*INPUT*
--- START ---

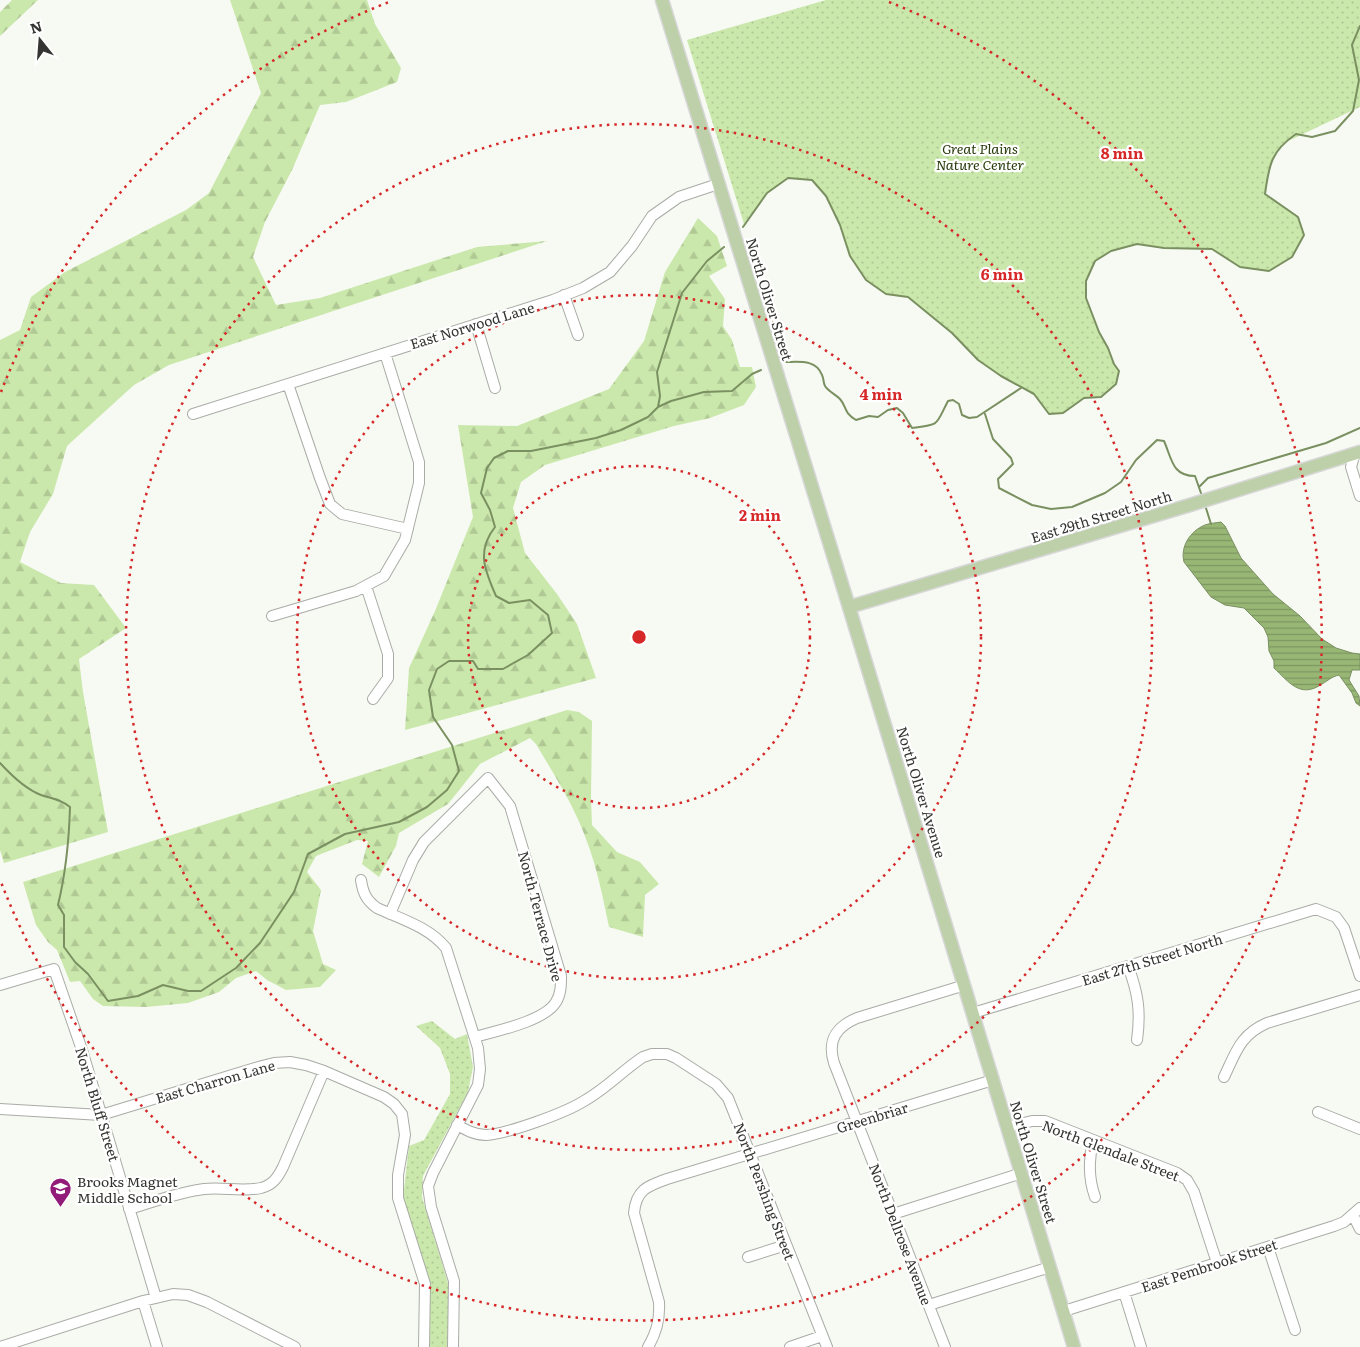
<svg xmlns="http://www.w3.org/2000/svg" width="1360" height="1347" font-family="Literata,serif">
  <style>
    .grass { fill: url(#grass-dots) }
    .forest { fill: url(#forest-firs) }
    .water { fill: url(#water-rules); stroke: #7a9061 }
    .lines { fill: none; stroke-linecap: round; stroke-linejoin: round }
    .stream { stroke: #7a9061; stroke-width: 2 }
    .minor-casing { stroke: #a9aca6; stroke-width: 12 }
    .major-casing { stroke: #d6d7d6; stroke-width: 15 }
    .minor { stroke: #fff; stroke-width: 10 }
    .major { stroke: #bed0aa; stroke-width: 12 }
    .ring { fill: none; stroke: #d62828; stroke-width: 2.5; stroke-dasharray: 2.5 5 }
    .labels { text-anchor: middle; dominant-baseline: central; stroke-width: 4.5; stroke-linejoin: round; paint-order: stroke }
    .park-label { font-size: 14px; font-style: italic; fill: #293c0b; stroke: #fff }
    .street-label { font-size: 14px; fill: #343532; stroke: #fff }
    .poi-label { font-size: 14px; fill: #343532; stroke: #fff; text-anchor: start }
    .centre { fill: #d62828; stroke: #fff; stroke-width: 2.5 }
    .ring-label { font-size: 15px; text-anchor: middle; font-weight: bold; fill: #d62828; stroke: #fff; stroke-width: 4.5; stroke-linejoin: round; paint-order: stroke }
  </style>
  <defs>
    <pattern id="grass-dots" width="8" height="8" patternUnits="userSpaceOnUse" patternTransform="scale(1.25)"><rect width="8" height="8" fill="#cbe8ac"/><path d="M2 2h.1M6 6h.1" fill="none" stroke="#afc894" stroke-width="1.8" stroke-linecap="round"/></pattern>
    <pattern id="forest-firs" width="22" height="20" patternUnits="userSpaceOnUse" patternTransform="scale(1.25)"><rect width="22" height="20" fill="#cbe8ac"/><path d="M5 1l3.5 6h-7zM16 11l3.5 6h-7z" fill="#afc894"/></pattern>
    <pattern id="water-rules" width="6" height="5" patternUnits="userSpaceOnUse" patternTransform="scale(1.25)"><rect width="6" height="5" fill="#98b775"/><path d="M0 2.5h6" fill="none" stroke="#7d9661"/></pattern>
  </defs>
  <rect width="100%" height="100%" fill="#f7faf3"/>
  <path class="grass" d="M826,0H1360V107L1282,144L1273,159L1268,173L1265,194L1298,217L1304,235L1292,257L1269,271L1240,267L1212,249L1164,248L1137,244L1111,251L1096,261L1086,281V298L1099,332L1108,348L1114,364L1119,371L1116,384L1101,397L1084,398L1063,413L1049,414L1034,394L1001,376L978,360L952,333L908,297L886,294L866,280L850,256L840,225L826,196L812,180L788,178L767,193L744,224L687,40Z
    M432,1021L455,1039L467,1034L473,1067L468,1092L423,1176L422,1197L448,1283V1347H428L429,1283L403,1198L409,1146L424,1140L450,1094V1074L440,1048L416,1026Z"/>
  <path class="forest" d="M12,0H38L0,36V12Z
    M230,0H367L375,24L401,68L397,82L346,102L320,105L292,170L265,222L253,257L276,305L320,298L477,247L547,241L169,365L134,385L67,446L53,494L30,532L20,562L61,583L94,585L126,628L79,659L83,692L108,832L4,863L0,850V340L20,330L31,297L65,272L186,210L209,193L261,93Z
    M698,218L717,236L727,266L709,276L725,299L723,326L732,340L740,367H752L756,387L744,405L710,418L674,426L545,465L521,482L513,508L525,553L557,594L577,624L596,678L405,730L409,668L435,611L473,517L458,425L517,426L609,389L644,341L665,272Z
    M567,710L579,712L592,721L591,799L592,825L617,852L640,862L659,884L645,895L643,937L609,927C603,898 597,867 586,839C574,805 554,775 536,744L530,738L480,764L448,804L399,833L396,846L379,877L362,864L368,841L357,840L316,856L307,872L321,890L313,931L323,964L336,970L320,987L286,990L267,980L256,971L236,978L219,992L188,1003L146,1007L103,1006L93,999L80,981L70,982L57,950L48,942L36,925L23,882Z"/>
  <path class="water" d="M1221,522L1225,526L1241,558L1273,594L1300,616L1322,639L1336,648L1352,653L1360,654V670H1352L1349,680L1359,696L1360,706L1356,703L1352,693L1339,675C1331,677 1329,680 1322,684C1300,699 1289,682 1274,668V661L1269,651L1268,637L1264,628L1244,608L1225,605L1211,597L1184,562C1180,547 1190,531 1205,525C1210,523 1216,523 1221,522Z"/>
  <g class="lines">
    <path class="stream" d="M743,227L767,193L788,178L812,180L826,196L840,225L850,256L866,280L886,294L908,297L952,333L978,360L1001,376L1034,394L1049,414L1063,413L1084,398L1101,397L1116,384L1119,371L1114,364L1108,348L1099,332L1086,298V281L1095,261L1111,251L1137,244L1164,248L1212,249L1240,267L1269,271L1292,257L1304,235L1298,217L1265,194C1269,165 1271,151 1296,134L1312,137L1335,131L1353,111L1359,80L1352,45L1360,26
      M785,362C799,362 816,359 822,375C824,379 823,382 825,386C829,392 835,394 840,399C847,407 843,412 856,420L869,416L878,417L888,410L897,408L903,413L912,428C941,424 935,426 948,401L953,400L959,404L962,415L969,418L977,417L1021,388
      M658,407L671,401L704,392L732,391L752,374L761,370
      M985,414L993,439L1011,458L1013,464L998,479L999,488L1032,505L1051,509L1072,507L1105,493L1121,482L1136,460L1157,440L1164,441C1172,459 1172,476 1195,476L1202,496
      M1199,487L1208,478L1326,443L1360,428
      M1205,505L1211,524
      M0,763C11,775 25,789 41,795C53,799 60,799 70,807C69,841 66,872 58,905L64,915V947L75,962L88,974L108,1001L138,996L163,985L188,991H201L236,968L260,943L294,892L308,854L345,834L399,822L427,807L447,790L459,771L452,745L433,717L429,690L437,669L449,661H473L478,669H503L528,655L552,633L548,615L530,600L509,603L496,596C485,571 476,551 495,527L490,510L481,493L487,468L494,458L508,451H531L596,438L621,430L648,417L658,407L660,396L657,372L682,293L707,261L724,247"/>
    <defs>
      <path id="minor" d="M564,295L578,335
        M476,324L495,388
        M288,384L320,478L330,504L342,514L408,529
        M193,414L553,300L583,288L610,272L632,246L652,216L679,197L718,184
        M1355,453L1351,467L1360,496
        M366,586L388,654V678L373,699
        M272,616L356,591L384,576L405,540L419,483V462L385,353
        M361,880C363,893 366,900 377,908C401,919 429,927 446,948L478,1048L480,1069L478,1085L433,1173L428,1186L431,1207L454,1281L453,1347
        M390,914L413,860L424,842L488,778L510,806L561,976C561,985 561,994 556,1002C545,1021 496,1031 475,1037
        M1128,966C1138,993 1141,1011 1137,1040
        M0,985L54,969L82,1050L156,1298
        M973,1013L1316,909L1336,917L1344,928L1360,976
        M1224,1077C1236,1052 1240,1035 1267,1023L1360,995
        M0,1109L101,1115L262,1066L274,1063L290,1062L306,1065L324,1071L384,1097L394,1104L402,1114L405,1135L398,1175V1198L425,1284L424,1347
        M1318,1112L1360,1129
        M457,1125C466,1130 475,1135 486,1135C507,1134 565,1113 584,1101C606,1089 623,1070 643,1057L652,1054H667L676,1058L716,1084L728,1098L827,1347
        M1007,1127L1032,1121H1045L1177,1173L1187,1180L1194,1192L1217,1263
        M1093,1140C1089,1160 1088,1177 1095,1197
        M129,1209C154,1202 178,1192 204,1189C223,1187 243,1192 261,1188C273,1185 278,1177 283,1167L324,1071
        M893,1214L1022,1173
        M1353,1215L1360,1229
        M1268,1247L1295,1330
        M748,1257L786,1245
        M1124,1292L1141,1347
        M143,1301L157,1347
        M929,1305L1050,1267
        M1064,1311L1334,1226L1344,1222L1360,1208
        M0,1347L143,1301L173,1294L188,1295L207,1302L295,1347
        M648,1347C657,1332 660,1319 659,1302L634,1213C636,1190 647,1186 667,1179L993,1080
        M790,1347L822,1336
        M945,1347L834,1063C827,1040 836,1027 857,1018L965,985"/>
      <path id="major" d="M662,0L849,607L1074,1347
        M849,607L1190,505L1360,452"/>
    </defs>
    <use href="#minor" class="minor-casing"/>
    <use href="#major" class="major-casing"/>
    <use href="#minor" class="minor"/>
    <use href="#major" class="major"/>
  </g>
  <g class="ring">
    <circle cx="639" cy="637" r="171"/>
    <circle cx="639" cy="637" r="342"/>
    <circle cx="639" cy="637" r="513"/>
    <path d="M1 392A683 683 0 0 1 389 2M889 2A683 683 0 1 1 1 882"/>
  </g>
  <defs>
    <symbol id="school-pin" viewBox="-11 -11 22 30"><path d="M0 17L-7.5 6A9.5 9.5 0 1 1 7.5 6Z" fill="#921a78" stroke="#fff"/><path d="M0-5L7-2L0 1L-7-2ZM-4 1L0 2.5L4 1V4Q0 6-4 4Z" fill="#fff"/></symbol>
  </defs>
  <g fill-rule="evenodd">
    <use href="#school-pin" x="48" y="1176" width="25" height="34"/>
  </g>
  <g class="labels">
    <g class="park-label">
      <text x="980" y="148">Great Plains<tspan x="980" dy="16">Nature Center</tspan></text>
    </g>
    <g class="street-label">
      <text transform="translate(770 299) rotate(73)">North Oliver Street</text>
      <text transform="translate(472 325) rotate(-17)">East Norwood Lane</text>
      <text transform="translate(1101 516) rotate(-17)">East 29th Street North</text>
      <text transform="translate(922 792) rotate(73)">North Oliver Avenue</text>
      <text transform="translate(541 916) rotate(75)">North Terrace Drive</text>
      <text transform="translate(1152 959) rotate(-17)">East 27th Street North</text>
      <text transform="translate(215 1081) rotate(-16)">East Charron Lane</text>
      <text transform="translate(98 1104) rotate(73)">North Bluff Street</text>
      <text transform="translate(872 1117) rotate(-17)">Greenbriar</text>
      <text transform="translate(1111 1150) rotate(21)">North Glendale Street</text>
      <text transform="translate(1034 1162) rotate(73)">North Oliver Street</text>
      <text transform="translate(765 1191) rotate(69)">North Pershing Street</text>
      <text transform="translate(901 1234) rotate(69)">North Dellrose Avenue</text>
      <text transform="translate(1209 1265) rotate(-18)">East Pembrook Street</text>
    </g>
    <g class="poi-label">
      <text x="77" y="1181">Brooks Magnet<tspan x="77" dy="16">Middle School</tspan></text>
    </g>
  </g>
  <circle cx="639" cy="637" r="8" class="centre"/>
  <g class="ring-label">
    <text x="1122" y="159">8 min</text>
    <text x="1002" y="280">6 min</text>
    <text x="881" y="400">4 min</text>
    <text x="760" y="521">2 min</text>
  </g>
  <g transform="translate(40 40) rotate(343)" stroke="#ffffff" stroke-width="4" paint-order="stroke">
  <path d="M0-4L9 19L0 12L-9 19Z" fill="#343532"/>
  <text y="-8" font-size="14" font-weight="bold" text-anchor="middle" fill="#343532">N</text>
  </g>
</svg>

--- END ---
--- START ---

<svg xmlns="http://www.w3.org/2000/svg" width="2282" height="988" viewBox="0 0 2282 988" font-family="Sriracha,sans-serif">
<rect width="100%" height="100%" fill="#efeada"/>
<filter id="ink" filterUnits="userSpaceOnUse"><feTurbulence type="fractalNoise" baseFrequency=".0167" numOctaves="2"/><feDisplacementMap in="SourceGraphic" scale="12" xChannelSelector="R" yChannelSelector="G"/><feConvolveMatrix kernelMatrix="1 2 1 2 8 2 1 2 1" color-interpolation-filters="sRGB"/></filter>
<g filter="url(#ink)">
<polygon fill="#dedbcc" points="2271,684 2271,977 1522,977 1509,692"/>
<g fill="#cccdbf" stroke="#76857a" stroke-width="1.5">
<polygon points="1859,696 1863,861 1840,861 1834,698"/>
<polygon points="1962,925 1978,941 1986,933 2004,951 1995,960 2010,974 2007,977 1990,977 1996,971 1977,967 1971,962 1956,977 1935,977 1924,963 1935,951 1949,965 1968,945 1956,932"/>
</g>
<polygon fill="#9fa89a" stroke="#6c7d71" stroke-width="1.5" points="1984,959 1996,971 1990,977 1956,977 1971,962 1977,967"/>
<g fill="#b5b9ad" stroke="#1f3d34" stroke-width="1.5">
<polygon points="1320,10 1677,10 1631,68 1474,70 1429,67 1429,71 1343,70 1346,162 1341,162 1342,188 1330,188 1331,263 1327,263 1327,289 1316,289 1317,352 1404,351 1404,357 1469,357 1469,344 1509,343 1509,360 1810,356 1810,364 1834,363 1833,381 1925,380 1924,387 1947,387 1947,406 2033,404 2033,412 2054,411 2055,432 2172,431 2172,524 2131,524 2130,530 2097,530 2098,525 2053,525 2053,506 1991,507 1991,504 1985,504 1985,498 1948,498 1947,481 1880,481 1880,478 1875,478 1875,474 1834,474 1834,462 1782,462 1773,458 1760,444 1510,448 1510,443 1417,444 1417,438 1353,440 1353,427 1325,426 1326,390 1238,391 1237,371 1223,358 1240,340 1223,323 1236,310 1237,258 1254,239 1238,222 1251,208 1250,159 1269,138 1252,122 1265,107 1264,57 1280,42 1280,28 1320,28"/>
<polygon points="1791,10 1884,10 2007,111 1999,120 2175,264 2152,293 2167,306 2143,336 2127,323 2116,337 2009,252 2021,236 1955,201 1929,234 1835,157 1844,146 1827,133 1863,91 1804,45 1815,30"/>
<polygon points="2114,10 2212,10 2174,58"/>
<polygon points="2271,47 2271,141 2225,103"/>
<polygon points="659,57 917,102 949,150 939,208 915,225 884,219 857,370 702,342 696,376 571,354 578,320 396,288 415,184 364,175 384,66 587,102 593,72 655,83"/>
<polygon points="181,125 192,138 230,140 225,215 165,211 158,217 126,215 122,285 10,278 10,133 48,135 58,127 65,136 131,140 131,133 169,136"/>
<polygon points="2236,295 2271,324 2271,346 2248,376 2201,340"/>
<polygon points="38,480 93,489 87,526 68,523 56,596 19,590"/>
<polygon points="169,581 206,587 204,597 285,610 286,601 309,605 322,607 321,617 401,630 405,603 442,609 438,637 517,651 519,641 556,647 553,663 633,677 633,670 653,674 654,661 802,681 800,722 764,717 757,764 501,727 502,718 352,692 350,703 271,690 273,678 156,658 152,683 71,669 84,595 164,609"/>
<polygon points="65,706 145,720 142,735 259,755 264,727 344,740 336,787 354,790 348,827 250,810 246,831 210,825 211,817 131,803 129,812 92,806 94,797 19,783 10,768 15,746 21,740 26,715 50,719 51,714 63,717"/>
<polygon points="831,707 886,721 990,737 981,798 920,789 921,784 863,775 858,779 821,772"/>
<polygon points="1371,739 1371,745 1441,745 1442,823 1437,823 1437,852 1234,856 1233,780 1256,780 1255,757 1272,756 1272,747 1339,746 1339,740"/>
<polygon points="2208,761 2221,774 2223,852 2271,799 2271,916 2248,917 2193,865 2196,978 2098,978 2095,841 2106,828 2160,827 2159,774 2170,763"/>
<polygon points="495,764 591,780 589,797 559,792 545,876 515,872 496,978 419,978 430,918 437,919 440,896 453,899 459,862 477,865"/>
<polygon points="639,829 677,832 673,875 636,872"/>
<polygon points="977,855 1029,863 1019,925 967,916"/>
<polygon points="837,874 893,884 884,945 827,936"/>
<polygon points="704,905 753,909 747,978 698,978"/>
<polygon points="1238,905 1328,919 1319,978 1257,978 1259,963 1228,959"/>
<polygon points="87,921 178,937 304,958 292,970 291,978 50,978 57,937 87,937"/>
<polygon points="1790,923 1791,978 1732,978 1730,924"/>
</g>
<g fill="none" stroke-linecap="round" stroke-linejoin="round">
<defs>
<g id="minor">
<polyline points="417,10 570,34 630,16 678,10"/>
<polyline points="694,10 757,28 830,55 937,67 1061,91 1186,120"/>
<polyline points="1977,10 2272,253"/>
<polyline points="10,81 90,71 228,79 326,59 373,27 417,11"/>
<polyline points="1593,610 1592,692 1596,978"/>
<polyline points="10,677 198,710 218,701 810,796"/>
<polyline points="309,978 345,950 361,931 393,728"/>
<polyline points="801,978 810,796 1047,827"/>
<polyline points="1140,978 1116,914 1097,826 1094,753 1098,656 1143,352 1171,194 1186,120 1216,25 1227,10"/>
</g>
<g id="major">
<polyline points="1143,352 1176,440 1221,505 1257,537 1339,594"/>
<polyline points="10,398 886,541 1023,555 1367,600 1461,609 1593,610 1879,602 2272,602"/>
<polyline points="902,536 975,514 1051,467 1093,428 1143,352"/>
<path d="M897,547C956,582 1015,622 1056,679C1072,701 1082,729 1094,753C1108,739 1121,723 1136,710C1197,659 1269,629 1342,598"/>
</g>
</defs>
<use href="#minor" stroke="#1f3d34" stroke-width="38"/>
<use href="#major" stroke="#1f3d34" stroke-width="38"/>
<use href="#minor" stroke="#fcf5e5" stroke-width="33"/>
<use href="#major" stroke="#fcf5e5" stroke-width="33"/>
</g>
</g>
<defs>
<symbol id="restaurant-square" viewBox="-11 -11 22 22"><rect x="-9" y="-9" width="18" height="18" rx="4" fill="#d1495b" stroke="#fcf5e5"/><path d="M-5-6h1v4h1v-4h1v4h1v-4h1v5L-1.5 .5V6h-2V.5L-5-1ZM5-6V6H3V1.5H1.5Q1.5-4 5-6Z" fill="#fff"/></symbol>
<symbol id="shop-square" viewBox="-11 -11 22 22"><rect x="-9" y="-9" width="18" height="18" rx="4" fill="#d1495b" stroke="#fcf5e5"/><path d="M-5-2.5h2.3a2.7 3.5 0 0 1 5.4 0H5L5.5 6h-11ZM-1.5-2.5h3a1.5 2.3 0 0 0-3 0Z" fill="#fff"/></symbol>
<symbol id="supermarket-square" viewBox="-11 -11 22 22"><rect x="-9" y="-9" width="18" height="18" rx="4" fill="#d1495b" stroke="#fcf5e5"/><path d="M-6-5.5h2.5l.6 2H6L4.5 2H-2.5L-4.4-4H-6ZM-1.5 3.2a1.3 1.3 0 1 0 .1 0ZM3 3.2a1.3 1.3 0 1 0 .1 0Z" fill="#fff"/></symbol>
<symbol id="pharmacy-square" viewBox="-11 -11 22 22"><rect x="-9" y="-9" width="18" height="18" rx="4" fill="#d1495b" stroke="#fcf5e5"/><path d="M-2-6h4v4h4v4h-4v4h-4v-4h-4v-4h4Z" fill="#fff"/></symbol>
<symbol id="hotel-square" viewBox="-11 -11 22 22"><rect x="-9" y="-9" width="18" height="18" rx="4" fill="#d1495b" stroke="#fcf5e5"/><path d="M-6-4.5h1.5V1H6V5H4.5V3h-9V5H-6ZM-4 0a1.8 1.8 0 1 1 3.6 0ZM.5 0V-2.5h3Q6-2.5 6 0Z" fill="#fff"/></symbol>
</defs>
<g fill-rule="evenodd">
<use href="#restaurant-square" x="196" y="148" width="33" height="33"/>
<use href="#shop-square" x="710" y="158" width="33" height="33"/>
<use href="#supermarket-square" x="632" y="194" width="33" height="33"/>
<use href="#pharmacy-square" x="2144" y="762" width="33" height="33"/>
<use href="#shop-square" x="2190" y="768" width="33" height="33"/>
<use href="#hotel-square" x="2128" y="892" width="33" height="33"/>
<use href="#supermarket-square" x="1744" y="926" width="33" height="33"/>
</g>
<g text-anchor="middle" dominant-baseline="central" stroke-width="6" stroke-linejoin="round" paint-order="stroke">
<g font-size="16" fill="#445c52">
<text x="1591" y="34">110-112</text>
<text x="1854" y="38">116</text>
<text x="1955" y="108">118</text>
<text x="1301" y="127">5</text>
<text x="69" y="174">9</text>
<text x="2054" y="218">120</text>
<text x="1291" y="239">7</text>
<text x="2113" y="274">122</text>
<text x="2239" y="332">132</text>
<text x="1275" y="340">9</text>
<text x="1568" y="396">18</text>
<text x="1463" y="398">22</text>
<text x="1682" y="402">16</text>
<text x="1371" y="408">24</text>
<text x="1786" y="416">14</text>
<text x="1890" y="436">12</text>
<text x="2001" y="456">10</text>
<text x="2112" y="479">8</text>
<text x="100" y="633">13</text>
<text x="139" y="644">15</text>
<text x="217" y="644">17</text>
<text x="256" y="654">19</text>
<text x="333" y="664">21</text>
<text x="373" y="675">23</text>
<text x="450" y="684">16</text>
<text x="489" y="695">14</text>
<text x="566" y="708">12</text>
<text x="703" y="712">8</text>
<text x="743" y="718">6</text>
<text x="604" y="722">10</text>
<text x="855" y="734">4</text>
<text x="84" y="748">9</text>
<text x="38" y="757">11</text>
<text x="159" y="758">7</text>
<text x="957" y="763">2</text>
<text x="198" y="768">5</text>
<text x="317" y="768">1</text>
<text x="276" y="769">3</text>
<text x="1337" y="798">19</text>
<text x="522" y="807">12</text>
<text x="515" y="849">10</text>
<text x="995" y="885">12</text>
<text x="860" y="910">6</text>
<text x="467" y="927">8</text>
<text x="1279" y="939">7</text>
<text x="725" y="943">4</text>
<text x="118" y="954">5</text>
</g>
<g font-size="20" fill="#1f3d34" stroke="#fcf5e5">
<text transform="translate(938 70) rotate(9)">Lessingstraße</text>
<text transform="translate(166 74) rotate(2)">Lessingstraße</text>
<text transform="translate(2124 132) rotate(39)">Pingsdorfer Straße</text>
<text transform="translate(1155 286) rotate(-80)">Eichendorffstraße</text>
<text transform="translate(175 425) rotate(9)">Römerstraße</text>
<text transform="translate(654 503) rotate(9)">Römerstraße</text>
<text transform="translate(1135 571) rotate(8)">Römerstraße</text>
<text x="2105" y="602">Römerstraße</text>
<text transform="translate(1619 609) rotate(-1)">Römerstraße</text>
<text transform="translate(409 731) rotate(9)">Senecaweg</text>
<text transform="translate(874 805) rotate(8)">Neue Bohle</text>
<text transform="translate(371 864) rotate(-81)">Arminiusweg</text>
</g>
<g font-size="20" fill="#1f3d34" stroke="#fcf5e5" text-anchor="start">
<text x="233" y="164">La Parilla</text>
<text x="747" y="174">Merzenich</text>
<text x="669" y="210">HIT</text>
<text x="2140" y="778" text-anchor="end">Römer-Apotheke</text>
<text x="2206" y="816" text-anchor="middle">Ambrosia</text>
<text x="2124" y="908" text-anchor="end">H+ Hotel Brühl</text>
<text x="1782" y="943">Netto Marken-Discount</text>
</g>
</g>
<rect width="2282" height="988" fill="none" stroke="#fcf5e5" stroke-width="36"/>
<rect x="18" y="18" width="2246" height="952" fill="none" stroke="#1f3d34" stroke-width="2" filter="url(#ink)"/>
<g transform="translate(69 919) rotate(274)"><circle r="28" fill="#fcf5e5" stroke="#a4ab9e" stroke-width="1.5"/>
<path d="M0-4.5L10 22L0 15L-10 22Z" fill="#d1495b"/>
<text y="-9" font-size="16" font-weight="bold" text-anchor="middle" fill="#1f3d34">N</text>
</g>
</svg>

--- END ---

*WHAT YOU WILL DO*
Look through the listing above. Pick out each line with "lines" and copy it.

*EXERCISE RESPONSE*
    .lines { fill: none; stroke-linecap: round; stroke-linejoin: round }
  <g class="lines">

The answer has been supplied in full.